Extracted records
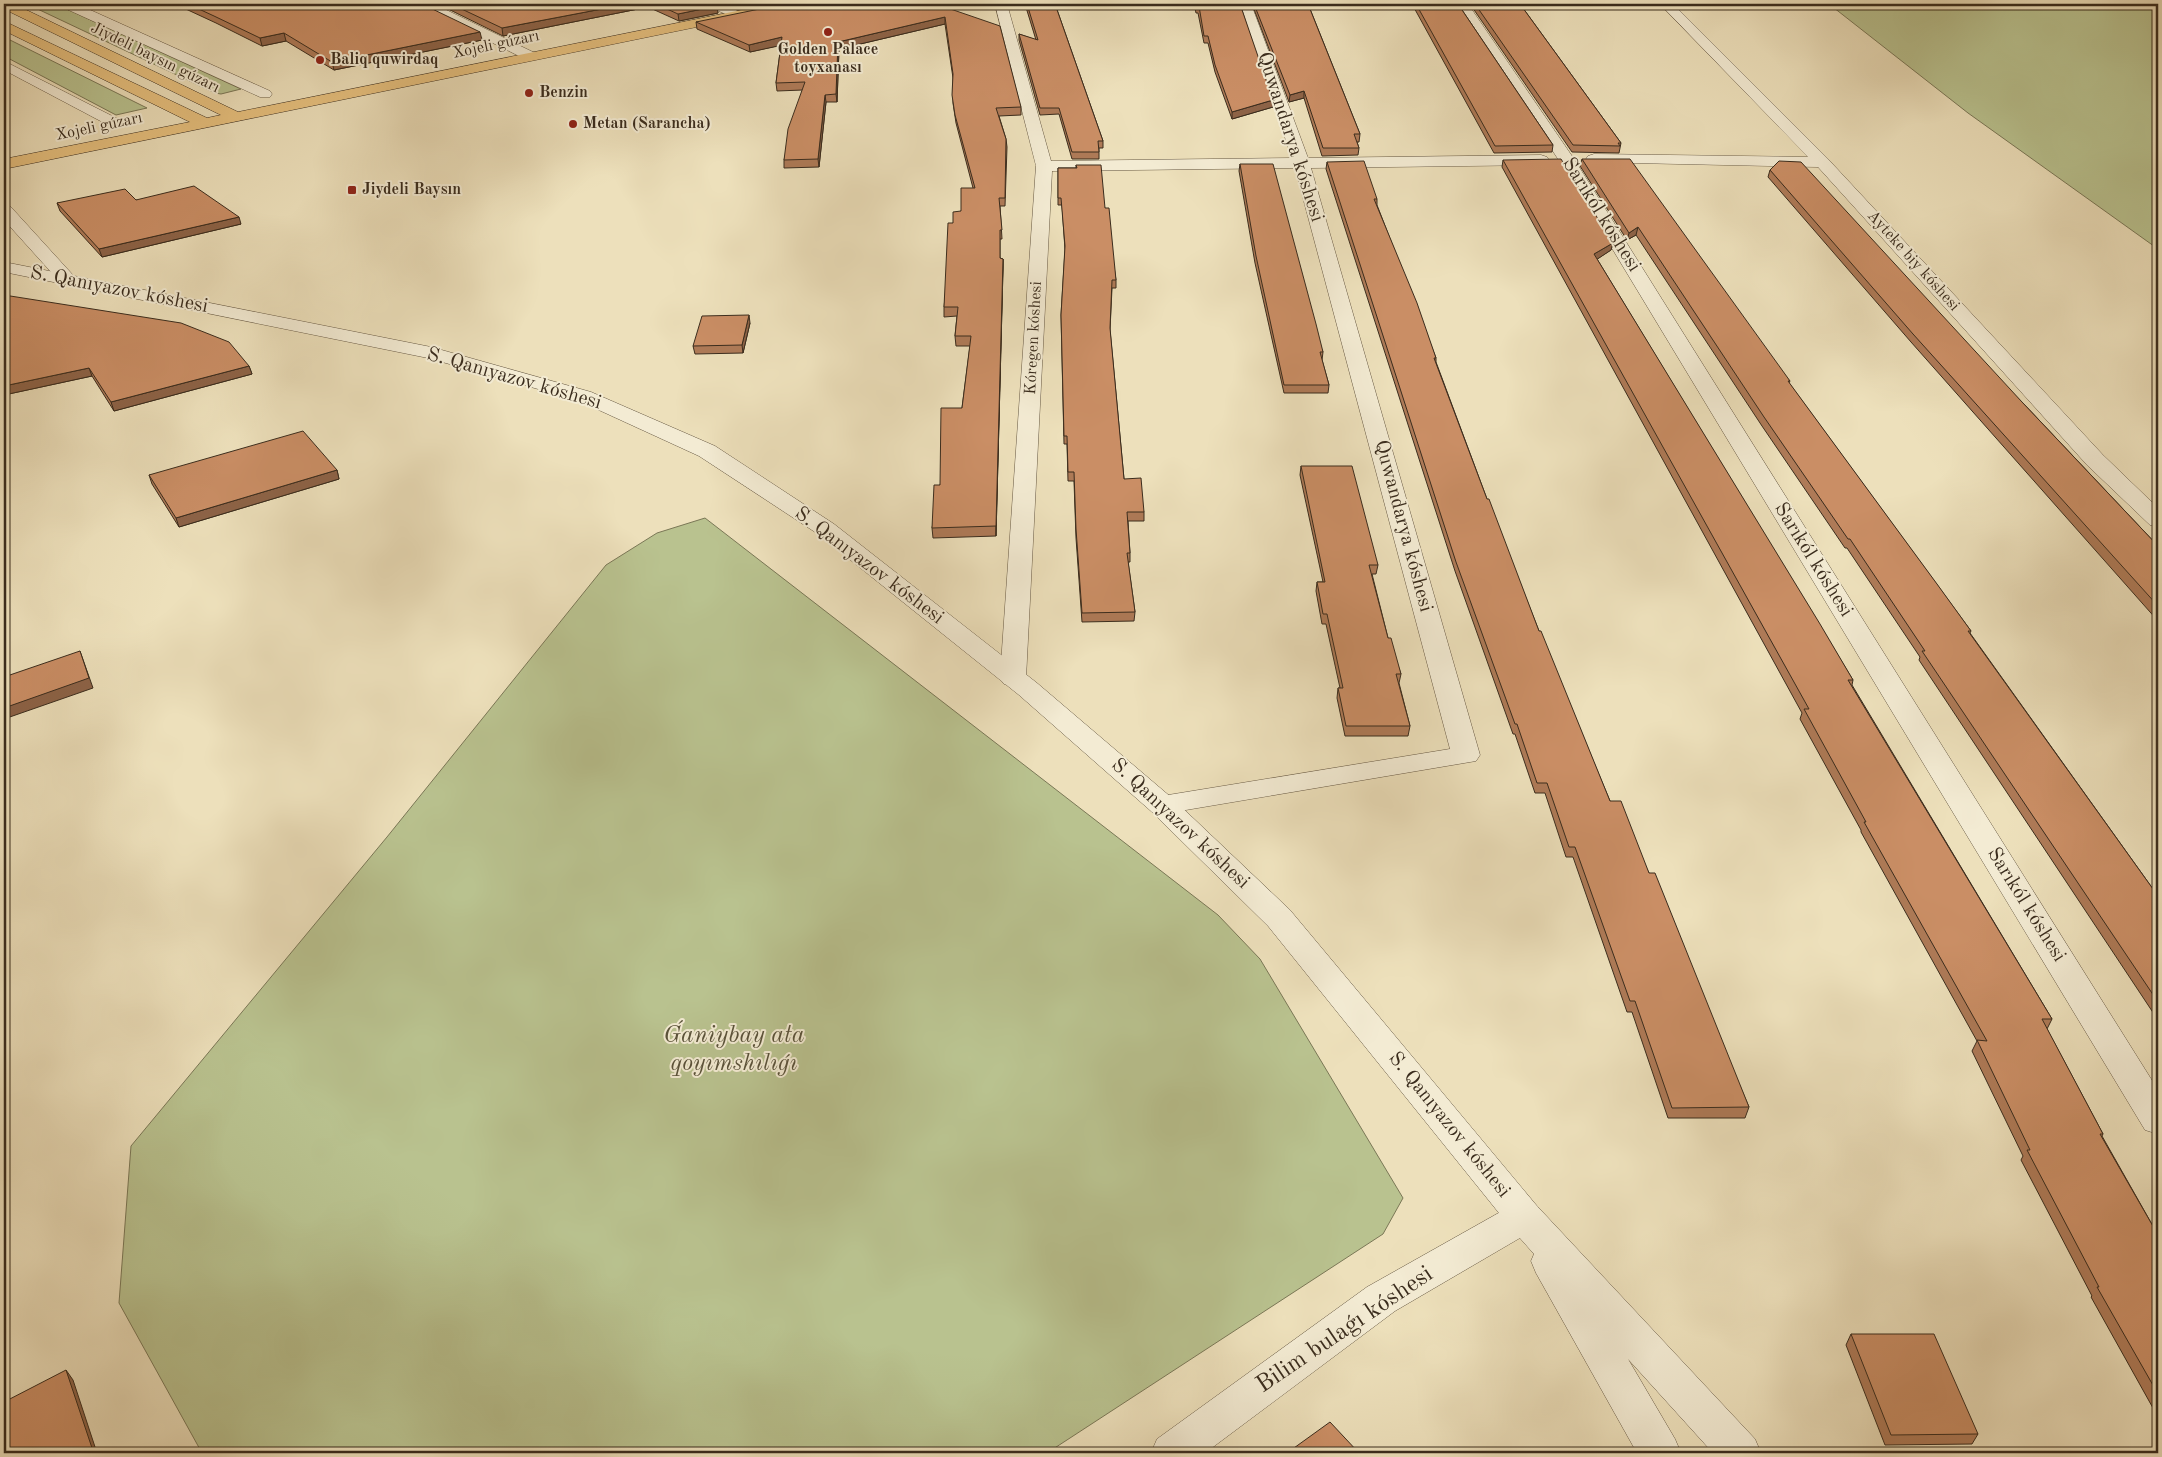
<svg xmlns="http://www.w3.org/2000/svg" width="2162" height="1457" font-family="'Old Standard TT',serif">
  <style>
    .green { fill: #b9c28f; stroke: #7a7756 }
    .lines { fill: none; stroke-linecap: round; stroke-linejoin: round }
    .minor-casing { stroke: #675944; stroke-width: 1 }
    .tertiary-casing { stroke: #675944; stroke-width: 1 }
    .primary-casing { stroke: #3a2c1d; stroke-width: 1 }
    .minor { fill: #f3ebd3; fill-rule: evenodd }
    .tertiary { fill: #f3ebd3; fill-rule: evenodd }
    .primary { fill: #e6c07e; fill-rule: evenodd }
    .wall { fill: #ae7a57; stroke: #3a2c1d }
    .shaded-wall { fill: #8d6347; stroke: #3a2c1d }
    .building { fill: #ca8e65; stroke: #3a2c1d }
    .poi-dot { fill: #8f2418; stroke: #f3ebd3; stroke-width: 2 }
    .labels { text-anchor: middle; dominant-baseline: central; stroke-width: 4; stroke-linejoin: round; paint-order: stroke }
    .far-street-label { font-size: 16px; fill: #3a2c1d; stroke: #f3ebd3 }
    .far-poi-label { font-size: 16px; font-weight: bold; fill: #3a2c1d; stroke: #f3ebd3; text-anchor: start }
    .street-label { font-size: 20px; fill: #3a2c1d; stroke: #f3ebd3 }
    .near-park-label { font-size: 24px; font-style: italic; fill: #5a523a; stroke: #f3ebd3 }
    .near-street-label { font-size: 24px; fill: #3a2c1d; stroke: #f3ebd3 }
  </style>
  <rect width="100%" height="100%" fill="#ede0bb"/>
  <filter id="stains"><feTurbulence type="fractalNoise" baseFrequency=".004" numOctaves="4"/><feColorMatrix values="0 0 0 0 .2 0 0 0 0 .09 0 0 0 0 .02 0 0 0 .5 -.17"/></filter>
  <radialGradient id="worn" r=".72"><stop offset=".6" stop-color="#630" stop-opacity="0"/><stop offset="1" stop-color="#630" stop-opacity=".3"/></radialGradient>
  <path class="green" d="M27 4H56L241 89 221 94 215 93Z
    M1829 4H2158V249L1968 113Z
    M4 37 147 108 116 115 4 56Z
    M705 518 1218 915 1260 959 1403 1198 1383 1234 1047 1453H202L119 1303 131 1146 387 837 606 565 657 533Z"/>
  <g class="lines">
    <defs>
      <path id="minor" d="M61 4H77L270 91 272 94 270 97H260L62 7Z
        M419 4H434L535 53 537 56 530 60 525 59 420 7Z
        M709 4H725L743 14 742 17H732L710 7Z
        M995 4H1007L1051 161 1292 158 1239 4H1251L1308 158 1541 155 1547 157 1549 160 1547 163 1541 165 1311 168 1480 755 1476 761 1162 814 1152 812 1147 805 1152 798 1162 796 1450 749 1295 168 1052 171 1026 678 1022 684 1013 686 1004 684 1000 678 1036 166Z
        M1456 4H1468L1574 159 2158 1090V1134L2145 1130 1558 159Z
        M1660 4H1673L1828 159 2103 455 2158 508V527L2150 525 2087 465 1818 167 1588 162 1586 159 1588 156 1594 154 1808 157Z
        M4 61 118 119 121 122 118 125H108L4 70Z
        M4 205 10 206 72 274 75 278 72 282 66 283 60 282 4 220Z
        M1524 1201 1537 1206 1543 1217 1537 1228 1395 1311 1205 1453H1151L1157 1439 1367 1287 1511 1206Z"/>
      <path id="tertiary" d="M4 262 431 347 591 392 715 446 834 524 1037 683 1172 798 1290 910 1537 1206 1755 1439 1761 1453H1713L1628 1359 1675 1439 1681 1453H1637L1536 1273 1531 1261 1534 1254 1511 1228 1268 926 1152 812 1019 695 818 534 699 456 577 400 428 358 4 272Z"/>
      <path id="primary" d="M4 4H14L238 112 771 4H795L789 8 4 169V159L190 122 5 31 4 27 5 25 10 24 207 118 221 115 4 9Z"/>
    </defs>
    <use href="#minor" class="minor-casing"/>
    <use href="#tertiary" class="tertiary-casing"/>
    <use href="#primary" class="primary-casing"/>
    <use href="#minor" class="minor"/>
    <use href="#tertiary" class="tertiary"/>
    <use href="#primary" class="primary"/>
  </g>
  <path class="wall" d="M175 4H422L482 40 334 70 286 41 262 46 216 23Z
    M438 4H714L718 13 679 21 648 7 503 36Z
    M728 4H763L738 9Z
    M936 4 1021 107V115L999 116 1006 139 1007 147 1005 206H1000L1002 239H1000V258L1003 259V268L996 536 933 538 932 528 940 485 962 408 970 346H956L955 336 957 316 944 317V307L953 223 961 211 973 188 956 123 953 103V78L945 24 839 49 837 102H826L819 167 784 168V160L803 90 777 91 776 83 781 45 750 52 697 29 696 22Z
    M1025 4H1055L1103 141V148H1099V159H1072L1059 114 1040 115 1019 40V34L1036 40Z
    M1194 4H1240L1273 107 1232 119 1215 72 1208 43H1204L1198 13H1196Z
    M1252 4H1308L1360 134 1359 142H1357L1359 148 1358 155 1322 156 1304 98 1289 102Z
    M1412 4H1458L1553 145 1552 152 1494 153Z
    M1470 4H1520L1621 143 1619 153 1572 152Z
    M1582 159 1790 381 1789 383 1971 631 1970 633 2158 896V1020L1919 660 1920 657 1847 548H1845L1762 426 1636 235 1627 240 1580 166Z
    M1503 160 1613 243 1611 250 1597 259 1853 680 1852 685 2052 1019 2047 1029 2103 1134 2102 1136 2158 1235V1417L2091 1297 2092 1296 2021 1160 2023 1156 1972 1051 1977 1041 1861 832V830L1800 719 1802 713 1502 167Z
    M1327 162 1377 199V205L1436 358V362L1487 499 1539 631 1610 801 1649 873 1749 1107 1745 1118H1668L1632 1012H1627L1573 857H1566L1545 793H1535L1515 734H1513L1455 571 1326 169Z
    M1240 164 1323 352 1322 360 1329 385 1328 393H1284L1255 263 1239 171Z
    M1076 165 1105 208 1116 280V288H1112L1110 330 1124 479 1144 512V521H1128L1130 553V562H1128L1135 612 1134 621 1082 622 1076 538 1074 481H1068L1067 444H1064L1061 315 1065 250 1062 205H1058V168H1076Z
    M1770 170 2022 402 2158 546V621L1911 342 1768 177Z
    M136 200 241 224 102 257 60 211 57 203Z
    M4 295 249 366 252 374 114 411 92 376 4 395Z
    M750 323 743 353 695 354 693 346Z
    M1301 466 1378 565 1376 574H1372L1388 638 1401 674 1399 683 1410 726 1408 736H1345L1337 698 1338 688H1340L1326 624H1322L1316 591 1317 582H1323L1300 475Z
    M337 470 339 479 179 527 152 484 149 475Z
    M1851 1334 1978 1434 1972 1444 1885 1445 1846 1345Z"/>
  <path class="shaded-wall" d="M628 4H648V7L503 36 502 28Z
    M737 4H763L738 9Z
    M717 6 718 13 679 21 678 14Z
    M945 17V24L839 49 837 102 836 94 838 42Z
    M480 32 482 40 334 70 332 62Z
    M284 33 286 41 262 46 260 38Z
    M782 37 783 45 750 52 749 45Z
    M1304 91V98L1289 102 1290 95Z
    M825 95 826 102 819 167 818 159Z
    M1273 100V107L1232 119V112Z
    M239 217 241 224 102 257 99 249Z
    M1638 227 1636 235 1627 240 1629 233Z
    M1613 243 1611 250 1593 262 1594 254Z
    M1003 259V268L996 536V526Z
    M749 315 750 323 743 353 742 345Z
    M249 366 252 374 114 411 111 402Z
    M89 368 92 376 4 395V386Z
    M337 470 339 479 179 527 176 518Z
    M80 651 93 688 4 719V708Z
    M66 1370 73 1380 97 1453H89Z"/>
  <path class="building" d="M188 4H422L480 32 332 62 284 33 260 38 214 16Z
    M451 4H628L502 28Z
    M656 4H714L717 6 678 14Z
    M784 4H936L1000 26 1021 107 996 108 1006 139 1005 198H999L1002 230H1000V258L1003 259 996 526 932 528 934 485H940L941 408H962L971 336H955L958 307H944L948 223H953V212L961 211V188H975L955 115 952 95 953 74 945 17 838 42 836 94 825 95 818 159 784 160 788 129 805 82 776 83 782 37 749 45 696 22Z
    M1027 4H1055L1103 141H1098L1099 152H1072L1059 108H1040L1019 34 1038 40Z
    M1195 4H1240L1273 100 1232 112 1215 65 1208 36H1204L1199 6H1196Z
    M1254 4H1308L1360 134H1354L1359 148H1323L1304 91 1290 95Z
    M1416 4H1458L1553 145 1495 146Z
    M1475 4H1520L1621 143H1618L1620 146 1573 145Z
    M1561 159 1613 243 1594 254 1820 624 1853 680H1848L2052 1019H2042L2103 1134H2100L2158 1235V1394L2097 1287H2099L2027 1150H2030L1977 1040 1987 1041 1864 822H1866L1804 709H1809L1503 160Z
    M1582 159H1630L1790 381H1788L1937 584 1971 631H1968L2158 896V1002L1922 651H1925L1850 539H1848L1764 417 1638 227 1629 233Z
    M1364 161 1377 199H1374L1417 303 1436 358H1434L1487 499H1489L1539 631H1541L1610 801H1621L1649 873H1655L1749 1107 1672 1108 1635 1001H1630L1575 847H1569L1547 783H1537L1517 724H1515L1456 562 1327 162Z
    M1779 161 1801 162 2022 402 2158 546V606L1913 334 1770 170Z
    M1240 164H1273L1316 324 1323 352H1320L1329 385H1284L1256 256Z
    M1076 165H1101L1105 208H1109L1116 280H1112L1110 328 1124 479 1141 478 1144 512H1127L1130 553H1127L1135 612 1082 613 1076 529 1074 472H1068L1067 436H1064L1061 315 1065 246 1061 198H1058V168H1077Z
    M194 186 239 217 99 249 57 203 125 189 136 200Z
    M4 295 181 323 229 342 249 366 111 402 89 368 4 386Z
    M749 315 742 345 693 346 702 316Z
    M303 431 337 470 176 518 149 475Z
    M1301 466H1352L1378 565H1369L1388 638H1391L1401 674H1396L1410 726H1346L1338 688H1343L1327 614H1323L1317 582H1325Z
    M80 651 89 678 4 708V677Z
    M1851 1334H1934L1978 1434 1891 1435Z
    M66 1370 93 1451 89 1453H4V1402Z
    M1330 1422 1359 1453H1287Z"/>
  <g class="poi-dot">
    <circle cx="828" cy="32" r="5"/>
    <circle cx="320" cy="60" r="5"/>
    <circle cx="529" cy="93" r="5"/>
    <circle cx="573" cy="124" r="5"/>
    <rect x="347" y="185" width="10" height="10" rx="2.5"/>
  </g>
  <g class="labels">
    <g class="far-street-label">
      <text transform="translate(496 45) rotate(-12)">Xojeli gúzarı</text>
      <text transform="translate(155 58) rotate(26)">Jiydeli baysın gúzarı</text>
      <text transform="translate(99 127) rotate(-12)">Xojeli gúzarı</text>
      <text transform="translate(1913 261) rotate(48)">Ayteke biy kóshesi</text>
      <text transform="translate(1034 338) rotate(-87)">Kóregen kóshesi</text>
    </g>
    <g class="far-poi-label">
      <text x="828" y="50" text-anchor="middle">Golden Palace<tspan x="828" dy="18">toyxanası</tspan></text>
      <text x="330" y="60">Baliq quwirdaq</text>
      <text x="539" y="93">Benzin</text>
      <text x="583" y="124">Metan (Sarancha)</text>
      <text x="362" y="190">Jiydeli Baysın</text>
    </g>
    <g class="street-label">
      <text transform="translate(1290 137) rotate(72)">Quwandarya kóshesi</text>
      <text transform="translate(1601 215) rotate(58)">Sarıkól kóshesi</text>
      <text transform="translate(119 290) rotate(11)">S. Qanıyazov kóshesi</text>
      <text transform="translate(514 379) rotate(16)">S. Qanıyazov kóshesi</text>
      <text transform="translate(1403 526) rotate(75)">Quwandarya kóshesi</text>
      <text transform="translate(1813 560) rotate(58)">Sarıkól kóshesi</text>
      <text transform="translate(869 566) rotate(37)">S. Qanıyazov kóshesi</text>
      <text transform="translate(1180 824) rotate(43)">S. Qanıyazov kóshesi</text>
      <text transform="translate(2026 905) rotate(58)">Sarıkól kóshesi</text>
      <text transform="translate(1449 1125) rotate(51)">S. Qanıyazov kóshesi</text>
    </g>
    <g class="near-park-label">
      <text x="734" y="1036">Ǵaniybay ata<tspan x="734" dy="28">qoyımshılıǵı</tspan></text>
    </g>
    <g class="near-street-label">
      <text transform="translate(1345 1330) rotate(-34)">Bilim bulaǵı kóshesi</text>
    </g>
  </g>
  <rect width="2162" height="1457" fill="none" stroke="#ede0bb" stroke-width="20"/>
  <rect x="5" y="5" width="2152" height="1447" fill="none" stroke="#3a2c1d" stroke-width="2.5"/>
  <rect x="10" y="10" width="2142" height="1437" fill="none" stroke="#3a2c1d"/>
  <rect width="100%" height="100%" filter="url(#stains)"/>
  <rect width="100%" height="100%" fill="url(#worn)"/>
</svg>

# WHAT TO DO
Give the count of lines in the data above holding the word "filter", and nothing beyond it.

# WRITTEN RESPONSE
2